# Delta Floor Standing Drill Press @ Lowes



## k3usr (Sep 26, 2010)

Just picked up a Floor Standing Delta Drill press for $200 on clearance (from 400) at lowes, looks like they are switching to porter cable. What a deal!!!!


----------



## bobj3 (Jan 17, 2006)

Hi

I would say it's the bottom line thing for them, like all of us,like they say buy right and sale them at the right price..

========



k3usr said:


> Just picked up a Floor Standing Delta Drill press for $200 on clearance (from 400) at lowes, looks like they are switching to porter cable. What a deal!!!!


----------



## Tommyt654 (Apr 5, 2009)

Yup,They haver been clearancing those as well as the 28-276 bandsaw for quite sometime. I bought and resold several of them over the past 2 yrs at $150 a piece. The only reason I did not keep that particular model DP was it was a little low in the h.p. range and I found an older DP400 model that had a 1 h.p. motor in it that I liked . Their almost identical DP,s but the 400 has a higher h.p. rating. It was strange tho cause I had thought the 400 was a 3/4 h.p. but the one I bought had a 1 h.p. motor and the owner said it was bought that way,dunno,but thought it strange


----------



## jw2170 (Jan 24, 2008)

k3usr said:


> Just picked up a Floor Standing Delta Drill press for $200 on clearance (from 400) at lowes, looks like they are switching to porter cable. What a deal!!!!



Lowes and one of our supermarket chains (Woolworths -not the US one) are starting a joint venture to open their "big box" stores in Australia.

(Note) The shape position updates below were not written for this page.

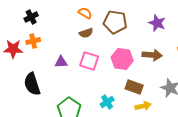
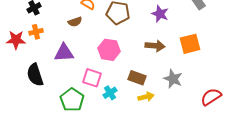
brown semicircle: (86, 33) -> (75, 22), moved
pink hexagon: (122, 59) -> (109, 50), moved
pink square: (89, 61) -> (92, 78), moved
purple triangle: (61, 62) -> (64, 53), size x1.5

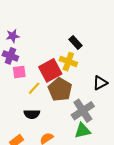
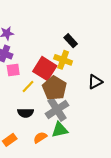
red square: (50, 70) -> (45, 69), turned -30
gray cross: (83, 111) -> (57, 109), moved
green triangle: (83, 131) -> (60, 130), moved

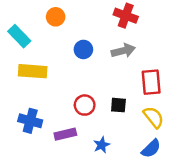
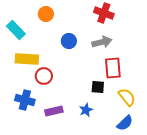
red rectangle: (151, 82) -> (113, 68), moved
red circle: (85, 105) -> (44, 76), moved
blue star: (102, 145) -> (86, 110), moved

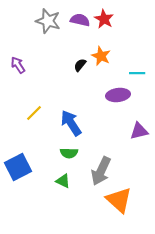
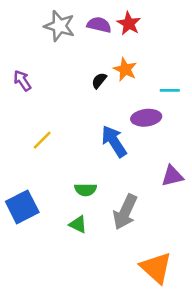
blue arrow: (71, 123) -> (114, 141), moved
purple triangle: (139, 131) -> (172, 176), moved
orange triangle: (119, 200) -> (156, 268), moved

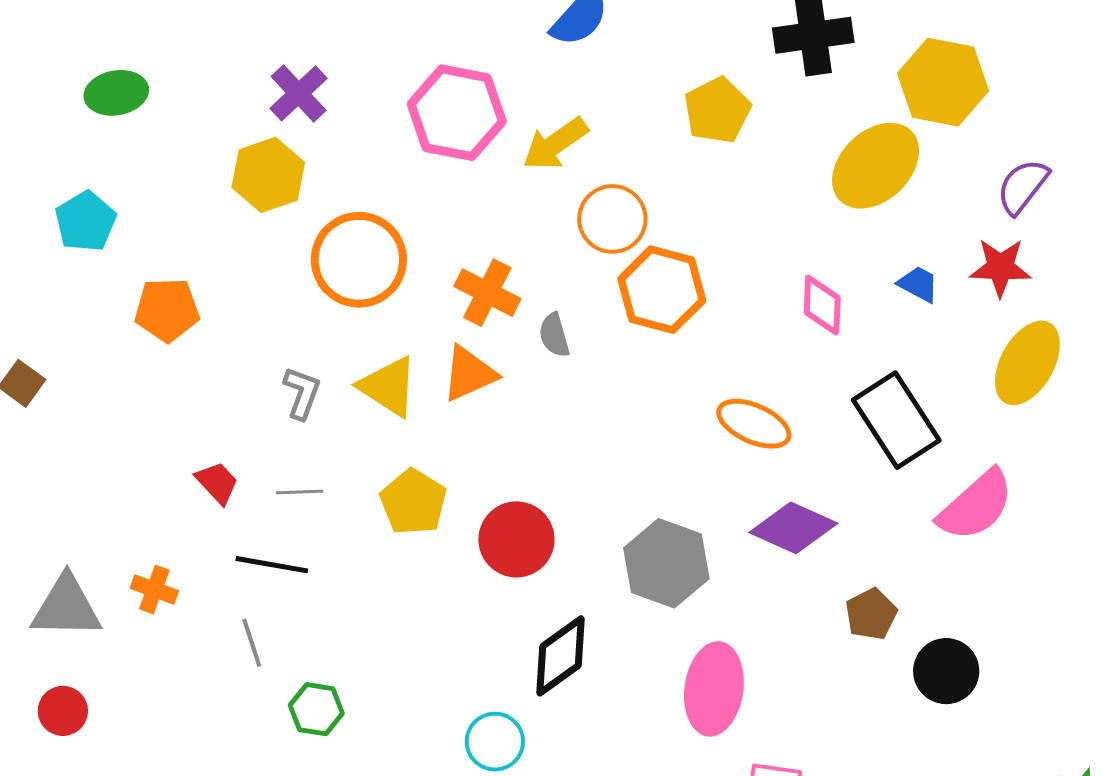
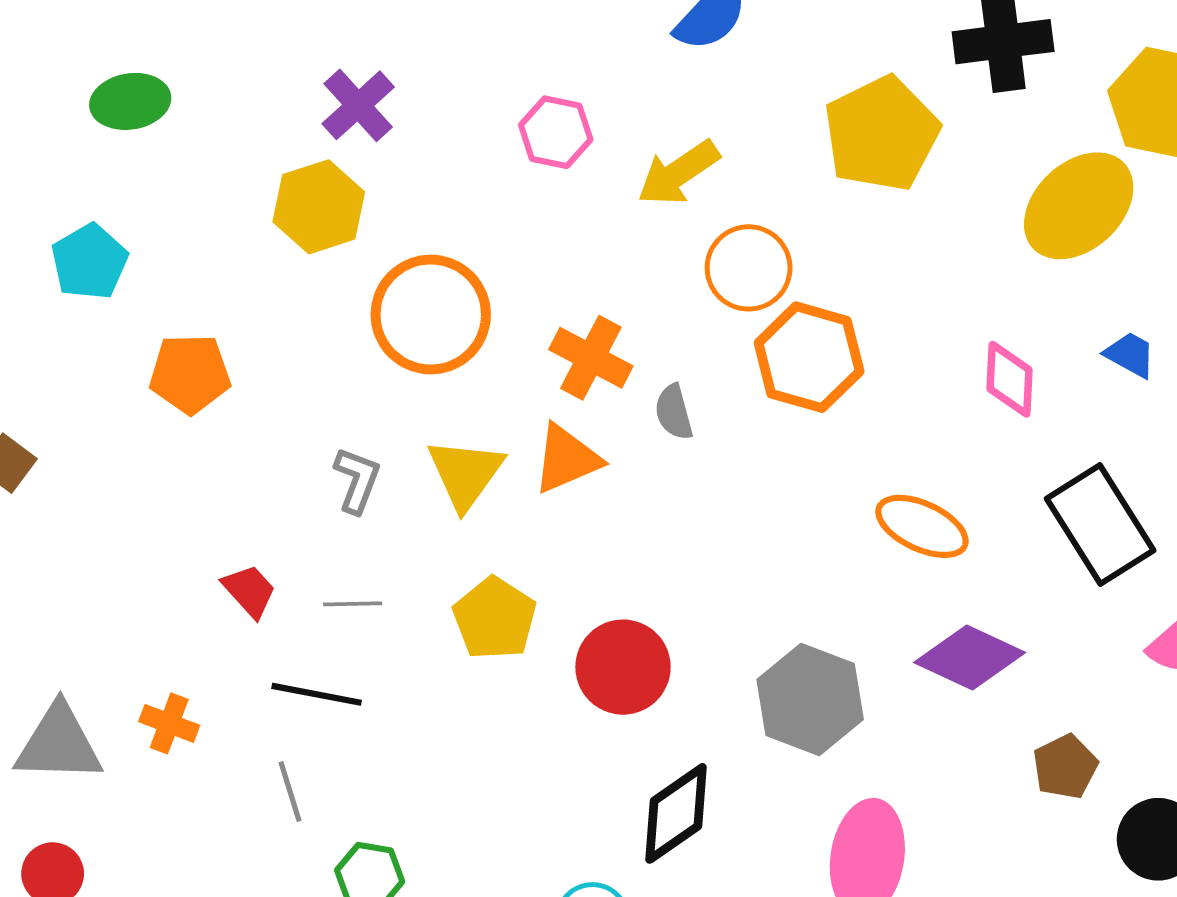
yellow pentagon: (717, 110) -> (882, 134), size x1.4
pink hexagon: (457, 113) -> (556, 132), size x0.6
yellow triangle: (388, 386) -> (465, 474), turned 32

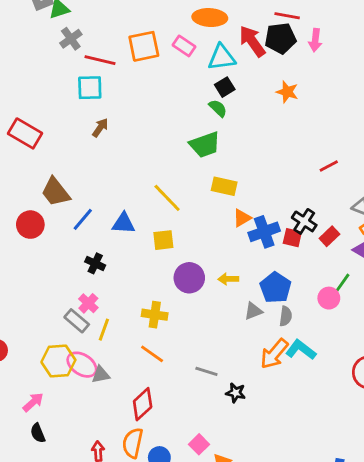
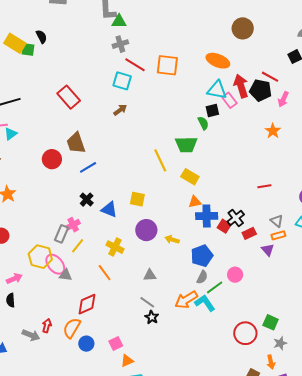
pink rectangle: (184, 46) -> (229, 100), moved
orange star: (287, 92) -> (273, 131), moved
yellow line: (167, 198) -> (160, 160), moved
blue triangle: (123, 223) -> (109, 210), moved
green line: (341, 285) -> (215, 287), moved
gray triangle: (253, 311) -> (150, 275), moved
gray rectangle: (77, 321) -> (61, 234), turned 54
gray line: (206, 371) -> (147, 302), moved

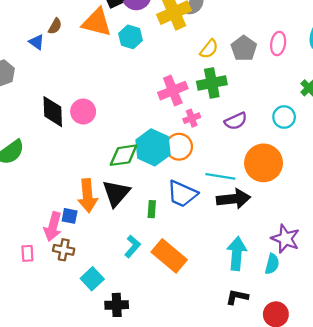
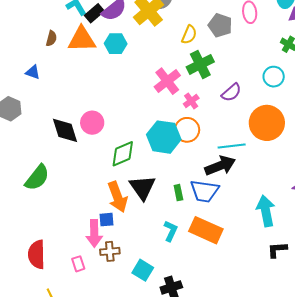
brown semicircle: (55, 26) -> (51, 38), moved
green diamond: (124, 155) -> (123, 154), moved
blue trapezoid: (182, 194) -> (205, 191), moved
black arrow: (234, 199) -> (220, 166), moved

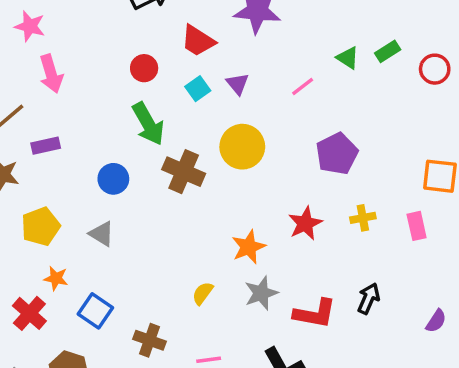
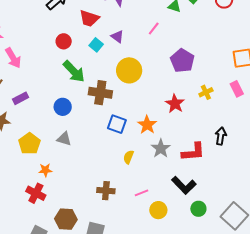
blue square: (95, 311) -> (117, 124), moved

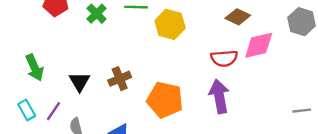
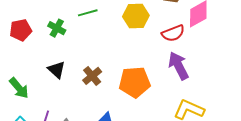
yellow hexagon: (170, 24) -> (136, 16), moved
black triangle: (80, 82) -> (57, 70), moved

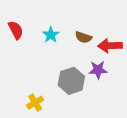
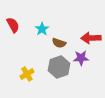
brown semicircle: (83, 37) -> (59, 43), moved
yellow cross: (35, 103) -> (27, 74), moved

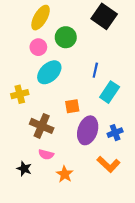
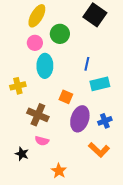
cyan ellipse: (49, 72) -> (45, 66), turned -45
cyan rectangle: (110, 92) -> (100, 84), turned 42
orange square: (72, 106) -> (66, 97), turned 32
orange star: (65, 174) -> (59, 171), moved

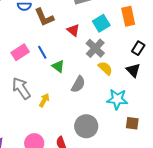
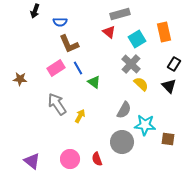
brown L-shape: (44, 17) -> (69, 44), moved
red triangle: (73, 30) -> (109, 32), moved
gray semicircle: (78, 84) -> (124, 110), moved
cyan star: (117, 99) -> (145, 125), moved

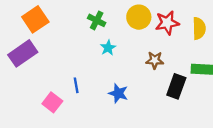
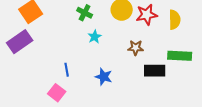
black rectangle: (176, 86) -> (155, 71), turned 70
pink square: (52, 102) -> (57, 93), moved

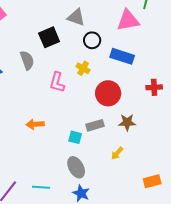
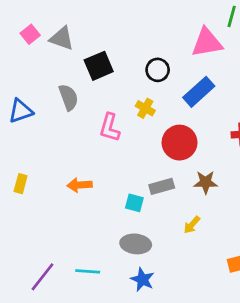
gray triangle: (76, 17) -> (62, 38), moved
blue rectangle: (122, 56) -> (199, 92), turned -60
gray ellipse: (76, 167) -> (136, 244), turned -55

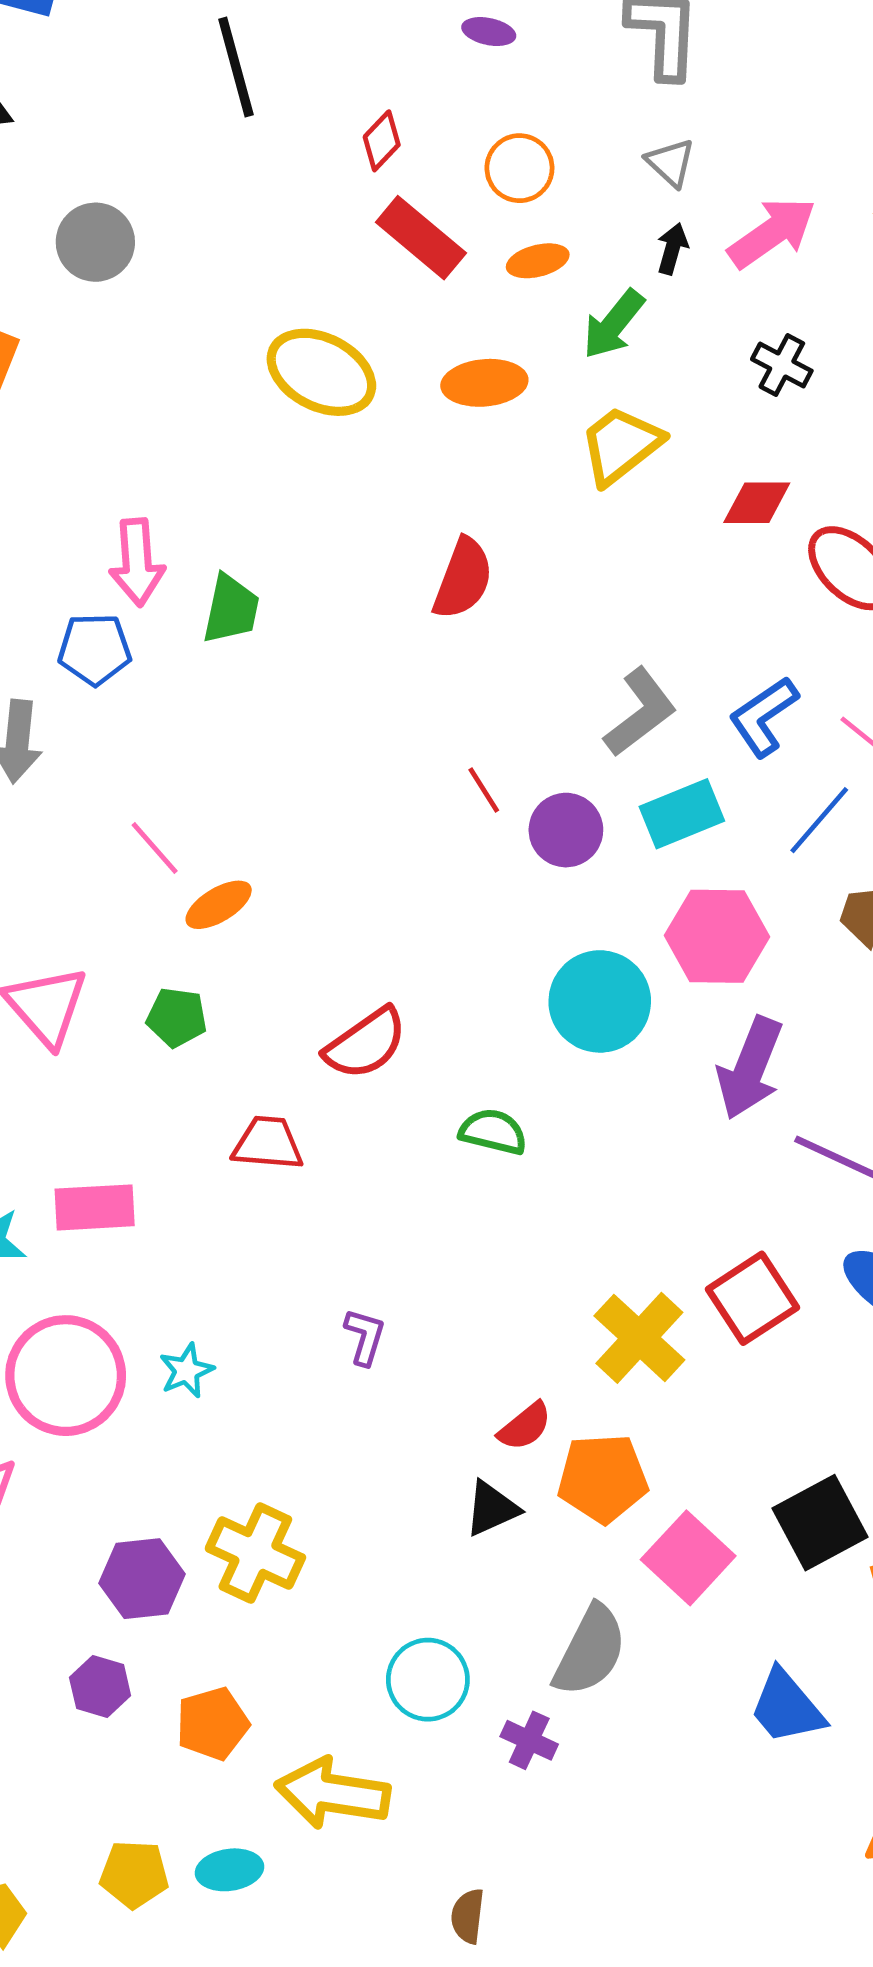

What is their reputation like for quality brands?


----------



## Tommyt654 (Apr 5, 2009)

Pretty good James but they clearance out their tools about every 4 yrs it seems,Good thing though as they are much cheaper then


----------



## jw2170 (Jan 24, 2008)

Tommyt654 said:


> Pretty good James but they clearance out their tools about every 4 yrs it seems,Good thing though as they are much cheaper then



Might be able to get my hands on some Porter Cable/Delta gear......


----------